An adult female client with type 1 diabetes mellitus is receiving NPH insulin 35 units in the morning. Which finding should the PN document as evidence that the amount of insulin is inadequate?
- A. States that her feet are constantly cold and feel numb
- B. A wound on the ankle that starts to drain and becomes painful
- C. Consecutive evening serum glucose greater than 260 mg/dL
- D. Reports nausea in the morning but can still eat breakfast
Correct Answer: C
Rationale: The correct answer is C. High evening glucose levels indicate that the morning dose of NPH insulin may be insufficient to control blood sugar throughout the day. Choice A is incorrect as cold and numb feet are more indicative of a circulation issue rather than an insulin inadequacy. Choice B suggests a wound infection rather than inadequate insulin. Choice D, nausea in the morning, may be due to other causes and does not necessarily indicate inadequate insulin dosage.
While ambulating in the hallway following an appendectomy yesterday, a client complains of chest tightness and shortness of breath. Which action should the nurse implement first?
- A. Administer sublingual nitroglycerin
- B. Assist the client back to the room
- C. Have the client sit down in the hall
- D. Obtain a 12-lead electrocardiogram
Correct Answer: C
Rationale: Having the client sit down in the hallway is the first action the nurse should implement. This is crucial to prevent further strain on the heart and to provide a safer environment for assessment and potential emergency intervention. Administering sublingual nitroglycerin (Choice A) may be appropriate later but should not precede ensuring the client's immediate safety. Assisting the client back to the room (Choice B) may not be advisable if the client is experiencing chest tightness and shortness of breath. Obtaining a 12-lead electrocardiogram (Choice D) is important but would not be the initial action to address the client's immediate symptoms.
What is the correct order of steps in the nursing process?
- A. Assessment, Diagnosis, Planning, Implementation, Evaluation
- B. Planning, Implementation, Evaluation, Diagnosis, Assessment
- C. Diagnosis, Assessment, Planning, Implementation, Evaluation
- D. Implementation, Planning, Evaluation, Diagnosis, Assessment
Correct Answer: A
Rationale: The correct order in the nursing process is Assessment, Diagnosis, Planning, Implementation, and Evaluation. Assessment involves gathering information about the patient, Diagnosis is identifying the problem, Planning involves setting goals and outcomes, Implementation is carrying out the plan, and Evaluation is assessing the outcomes. Choices B, C, and D have the steps in the incorrect order, not following the standard nursing process framework.

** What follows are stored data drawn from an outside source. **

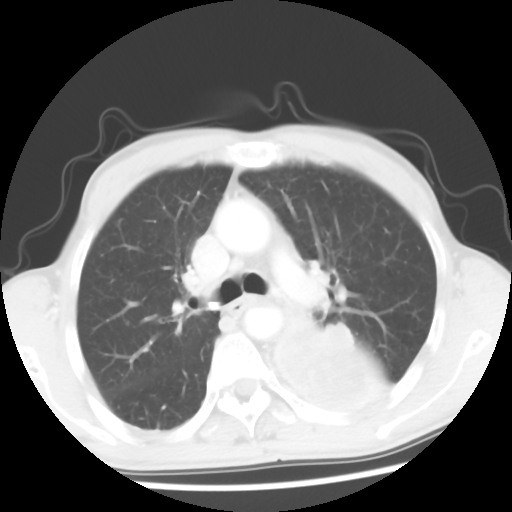
Chest CT, one axial slice; slice 38 of 56 in the series (ordered by position); lung window (W 1500 / L -600 HU); 512 × 512 image matrix, field of view 318 × 318 mm. Patient: male, 60 years. Case-level facts recorded for this patient, not image findings: clinical TNM (as recorded): T4 N0 M0.
Outlined on this slice (bounding box drawn by a radiologist):
- lung tumour (recorded histology: squamous cell carcinoma): bounding box [x1, y1, x2, y2] px = [264, 322, 391, 416]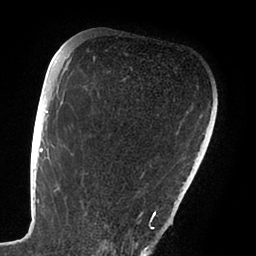
Breast MRI (dynamic contrast-enhanced), one axial slice; position 63 of 88 along the scan axis; cropped to one breast; dynamic contrast-enhanced series, time point 2 of 6 at this slice position (early post-contrast); 1.5 T; TE 1.9 ms, TR 4 ms; 256 × 256 image matrix. Female patient.
Structures marked on this image (semi-automatically segmented with operator editing):
- enhancing-tissue mask used for the functional tumour volume (all voxels passing the contrast-enhancement thresholds inside the analysis volume; usually the tumour): bounding box <47,111,167,239> (left, top, right, bottom; pixels)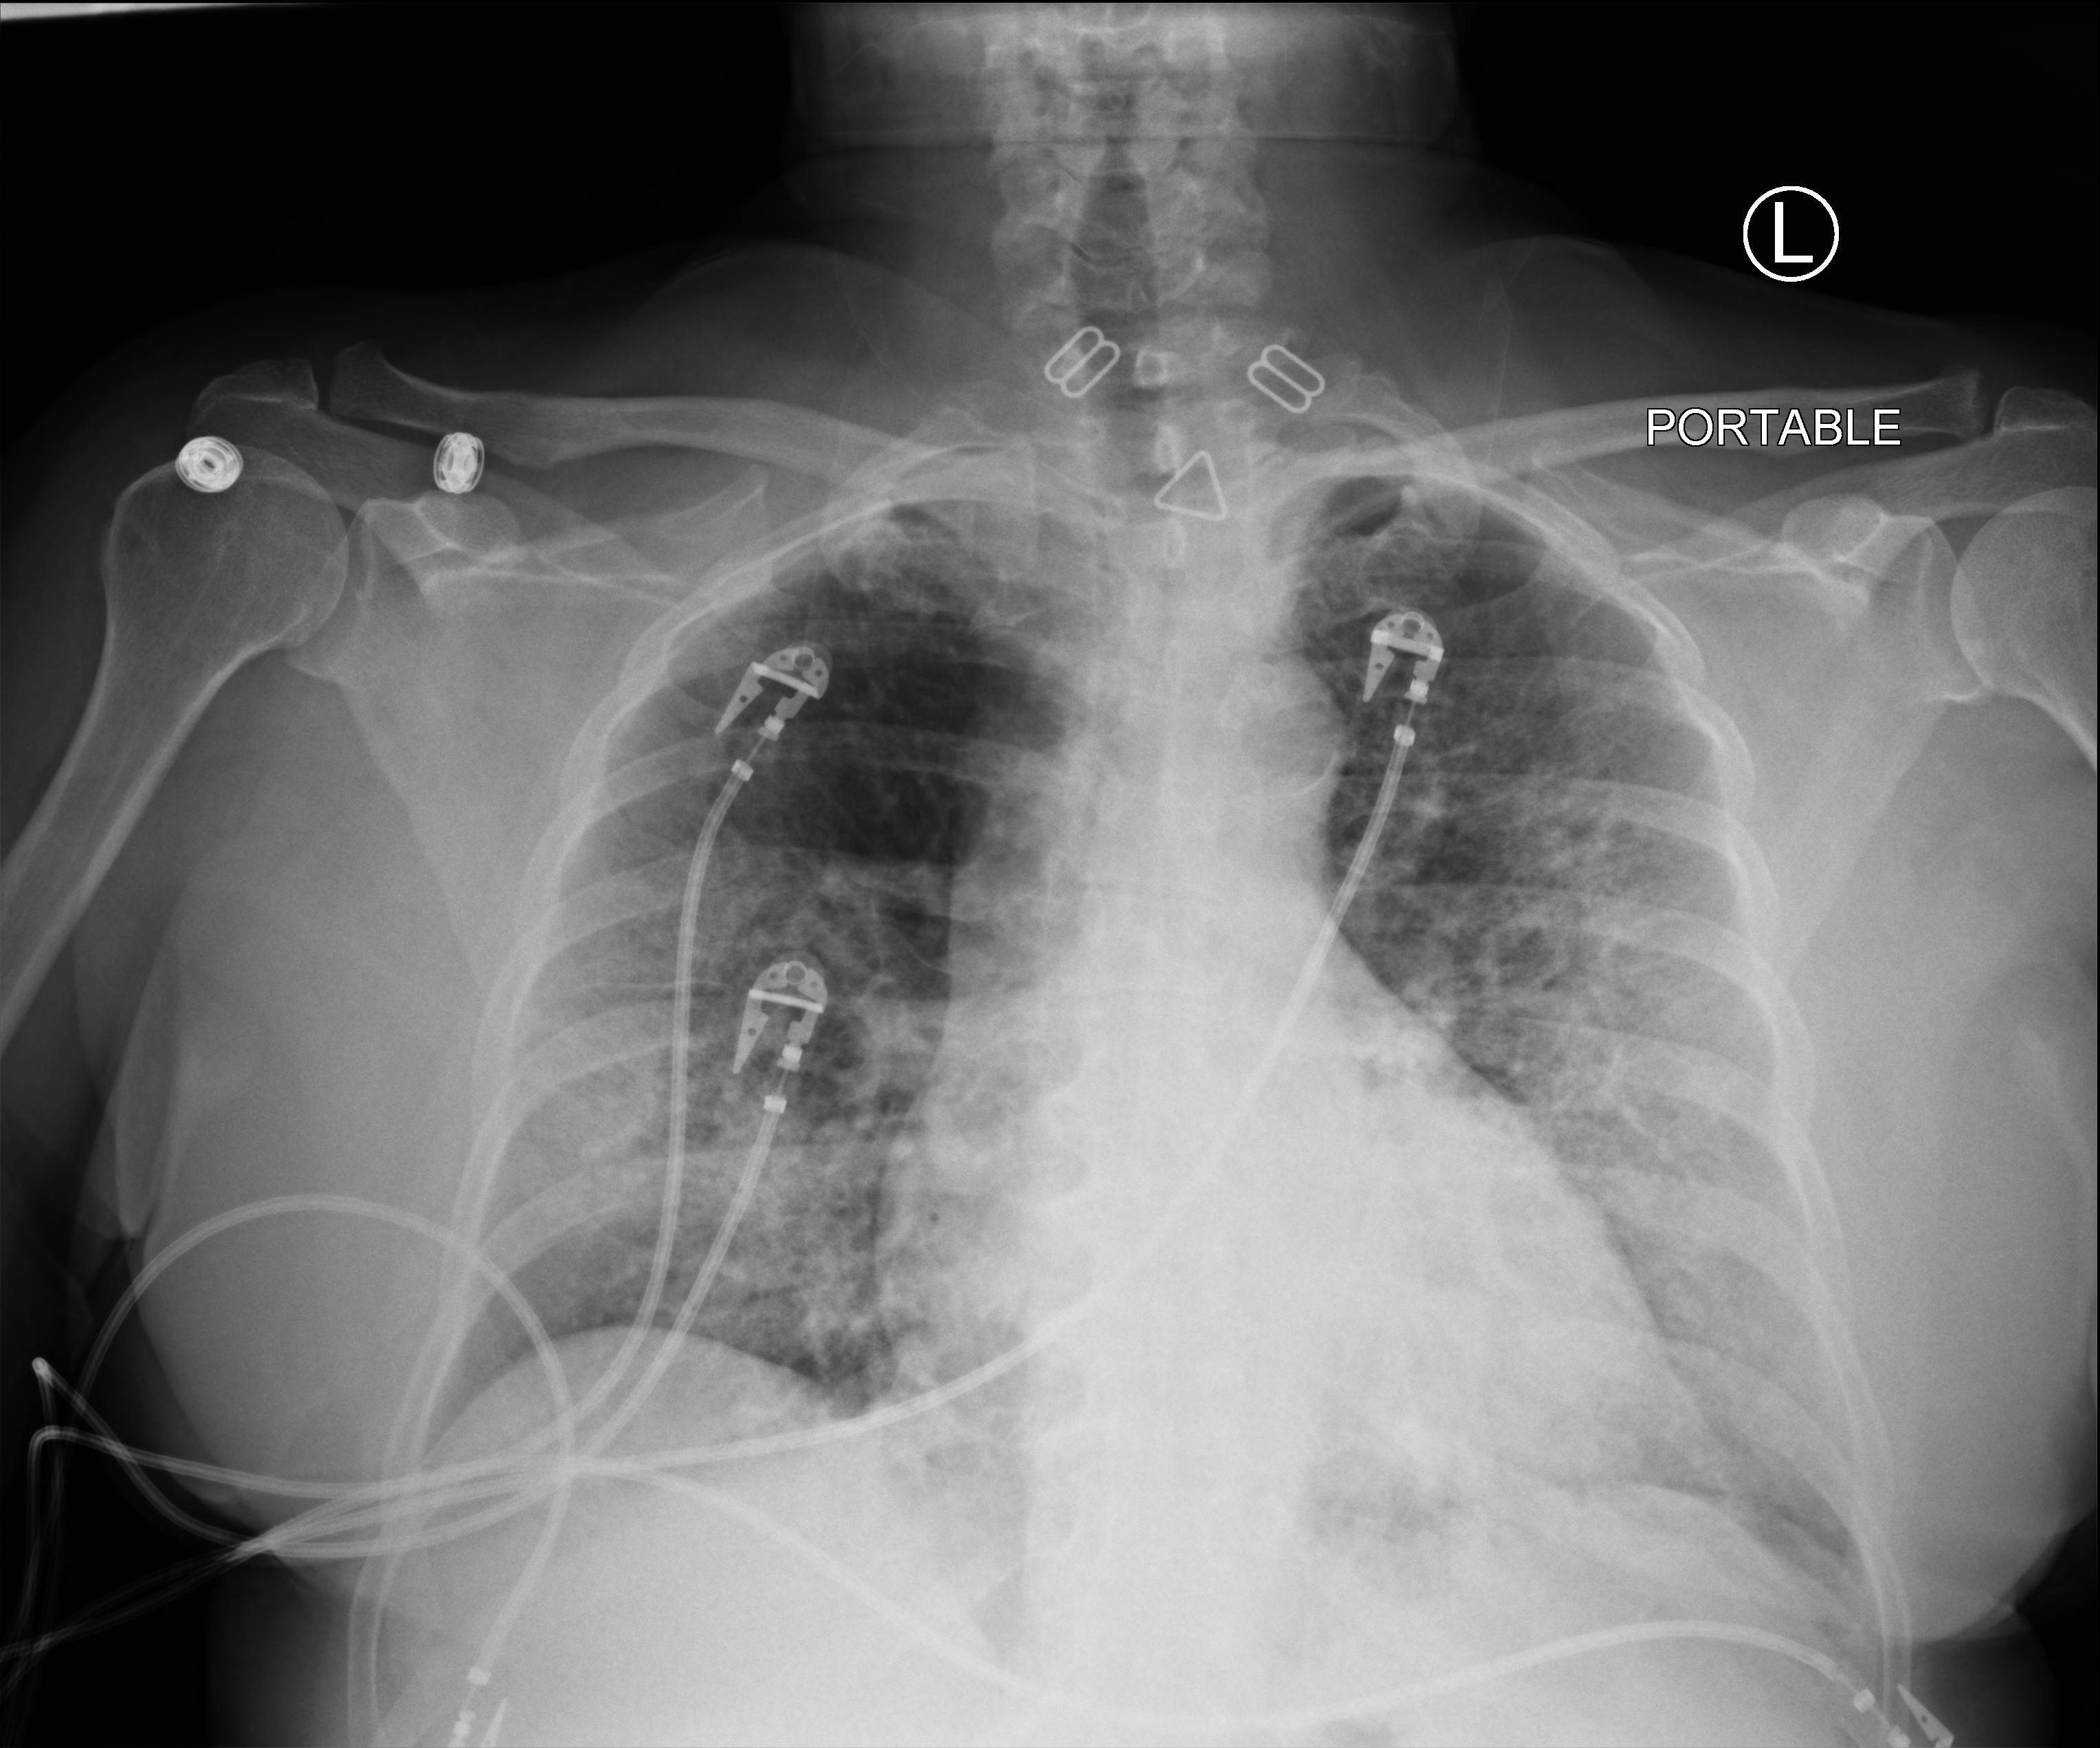
Chest X-ray (portable); anteroposterior (AP) projection. Patient hospitalised with COVID-19; female, aged 60–74 years.
From the hospital-stay record, not from the radiograph (when in the stay this image was taken is not recorded): other chronic lung disease (admission record): no; admitted to intensive care during this hospital stay: yes.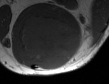
MRI of an extremity soft-tissue mass, one axial slice; slice 32 of 50 in the series (ordered by position); MR volume resampled by the dataset authors to the PET/CT grid (not the native acquisition matrix); 3.27 mm slice thickness; 109 × 84 image matrix, field of view 106 × 82 mm. Male patient. Case-level facts recorded for this patient, not image findings: histological type: synovial sarcoma; site of the primary tumour: left poplietal fossa.
Structures marked on this image (expert contour drawn on MRI and transferred to this co-registered scan by the dataset authors):
- gross tumour volume (mass): bounding box <18,16,81,68> (left, top, right, bottom; pixels)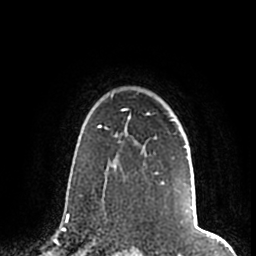
Breast MRI (dynamic contrast-enhanced), one axial slice. Position 151 of 200 along the scan axis. Cropped to one breast. Dynamic contrast-enhanced series, time point 2 of 7 at this slice position (early post-contrast). 1.5 T. TE 2.2 ms, TR 4.6 ms. 0.8 mm slice thickness. 256 × 256 image matrix, field of view 160 × 160 mm. Female patient.
Outlined on this slice (semi-automatically segmented with operator editing):
- enhancing-tissue mask used for the functional tumour volume (all voxels passing the contrast-enhancement thresholds inside the analysis volume; usually the tumour): box from (x=105, y=94) to (x=187, y=186) px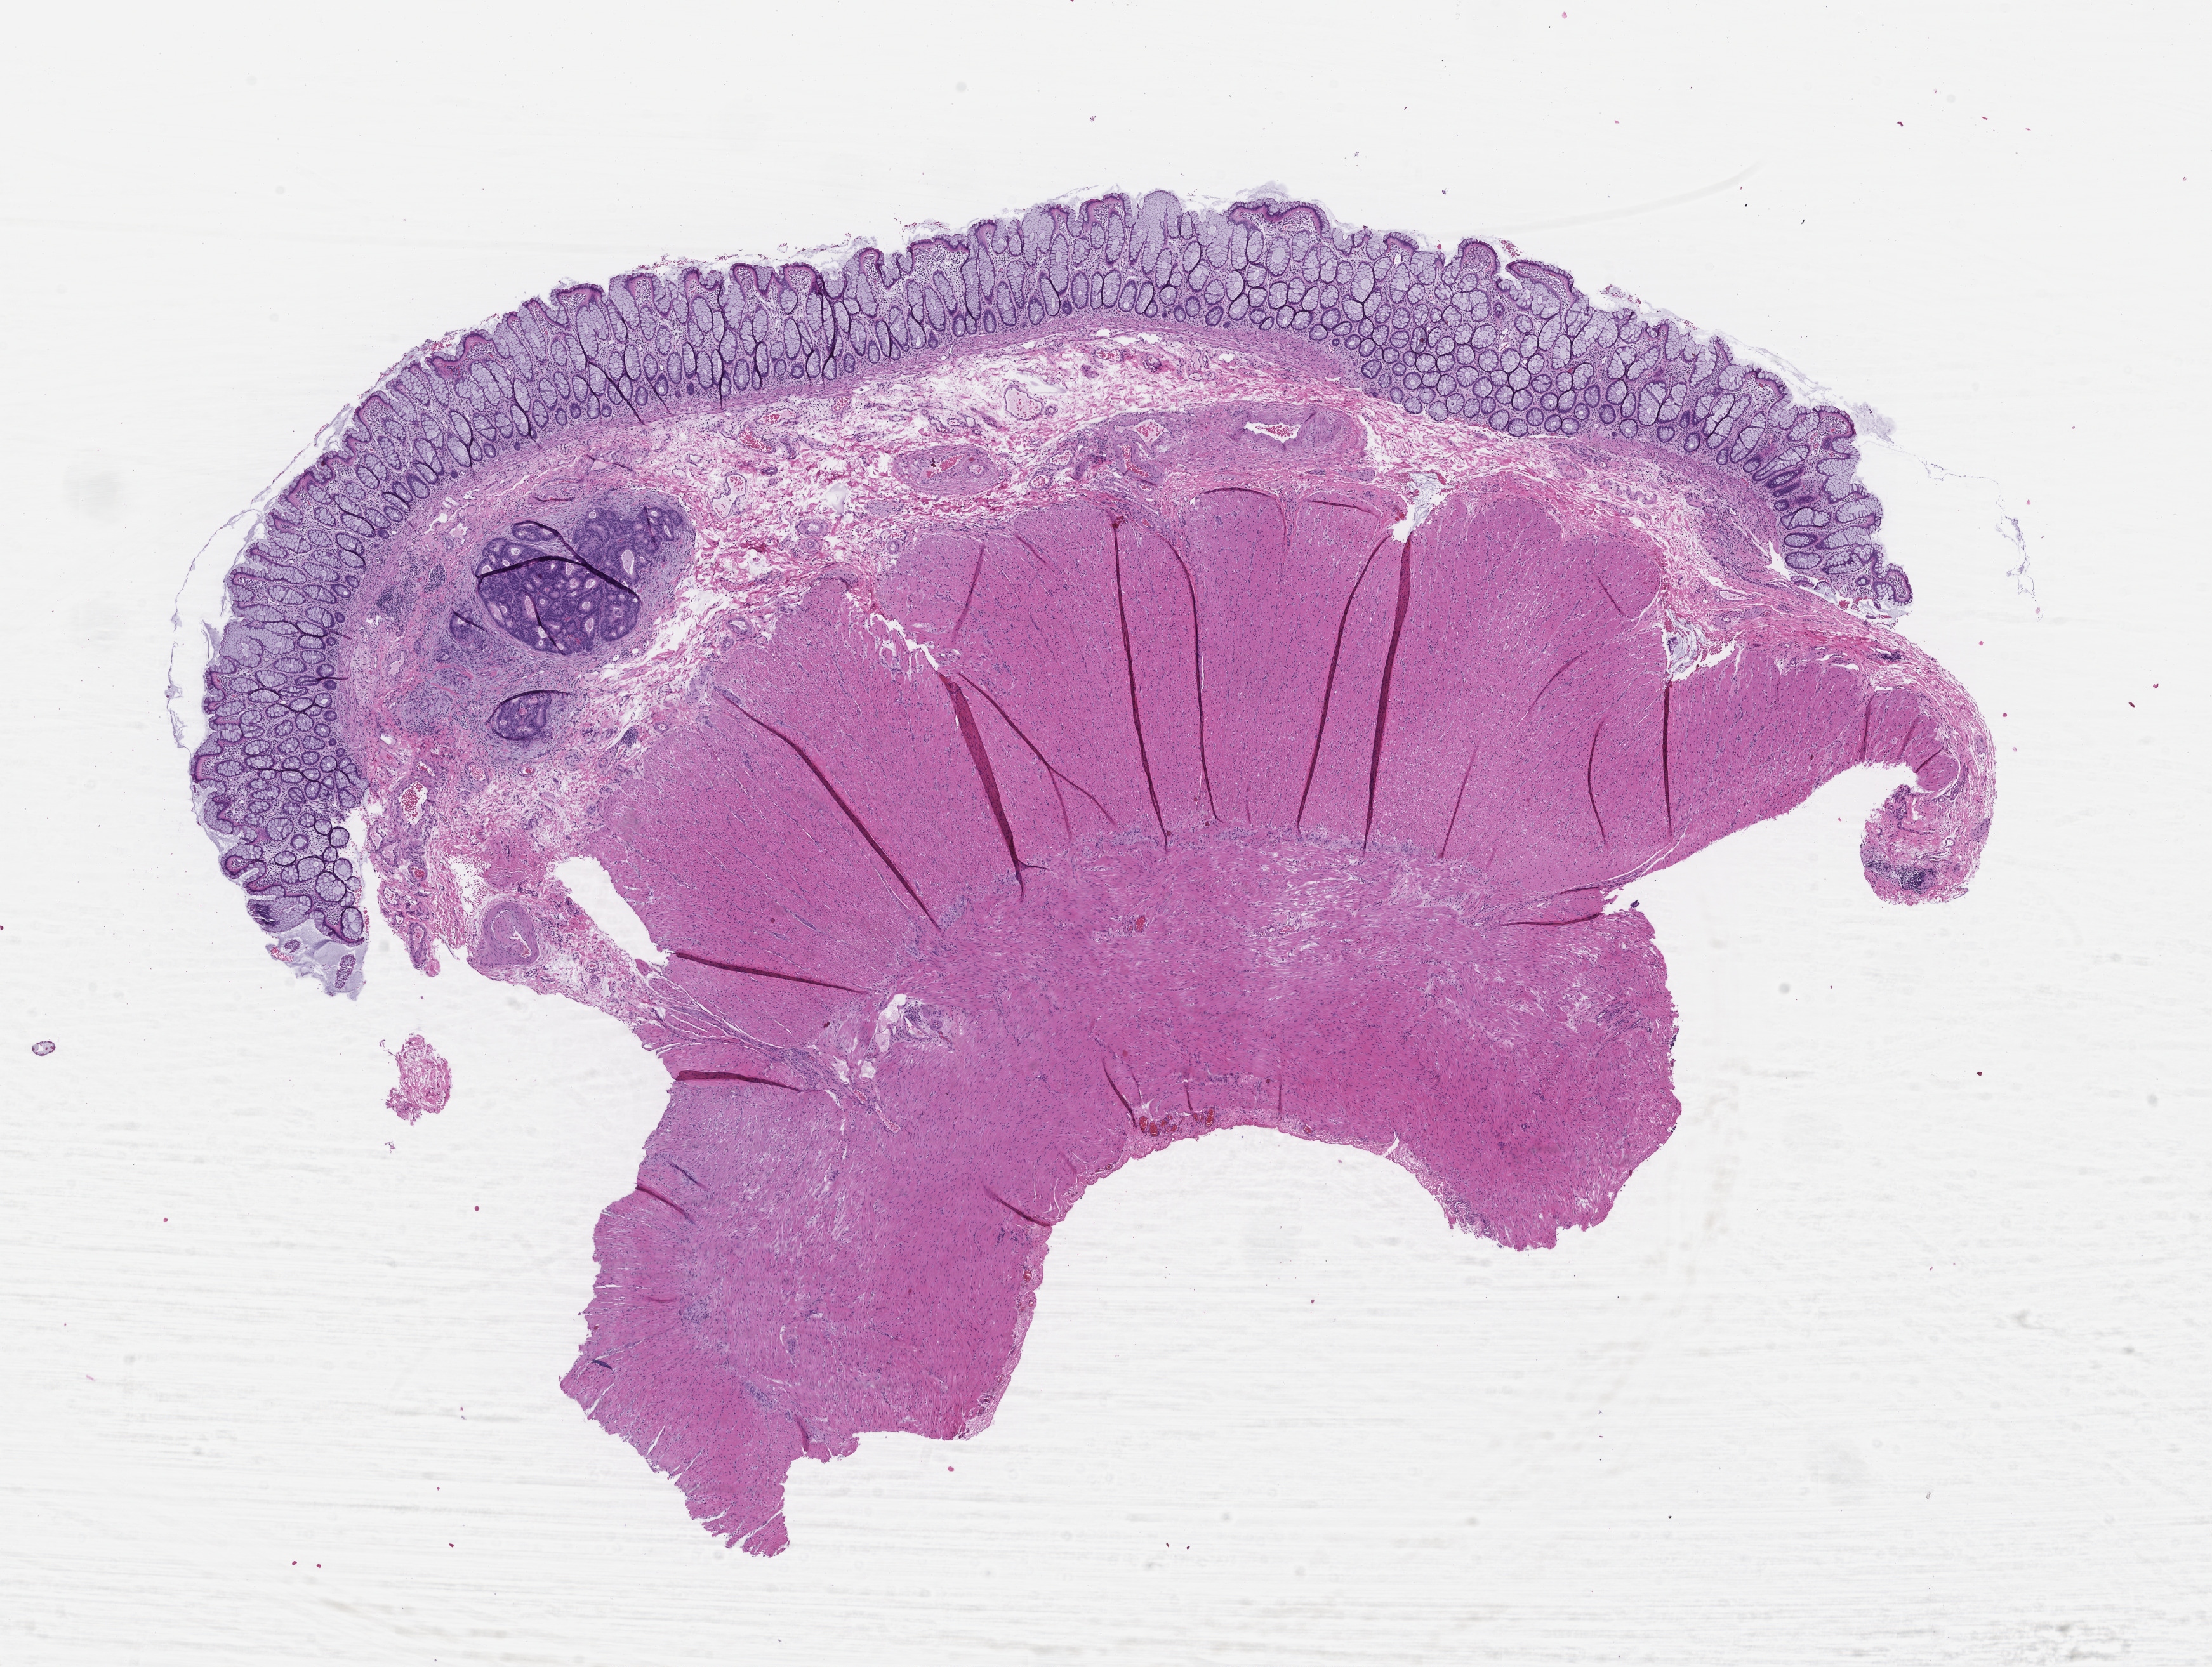
Hematoxylin and eosin (H&E) whole-slide image — a low-resolution overview of the entire scanned area, about 14.1 x 10.6 mm; formalin-fixed paraffin-embedded section; tissue site: colon; specimen time point: collected on treatment. Female patient.
* this section: primary tumor
* diagnosis: Colorectal Carcinoma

Therefore, the correct answer is option A.
A client who is receiving chemotherapy has developed stomatitis. Which instruction should the nurse provide the UAP who is assisting with the care of this client?
- A. Keep the room environment free of unpleasant odors
- B. Gather supplies for protective environmental precautions
- C. Assist the client with feeding at meal times
- D. Provide gentle and meticulous mouth care
Correct Answer: D
Rationale: Providing gentle and meticulous mouth care is critical for a client with stomatitis as it helps prevent further irritation and infection of the mucous membranes. Keeping the room environment free of unpleasant odors (Choice A) is important for the client's comfort but not directly related to managing stomatitis. Gathering supplies for protective environmental precautions (Choice B) is not relevant to addressing stomatitis. Assisting the client with feeding at meal times (Choice C) is important for overall care but does not specifically target the care needed for stomatitis.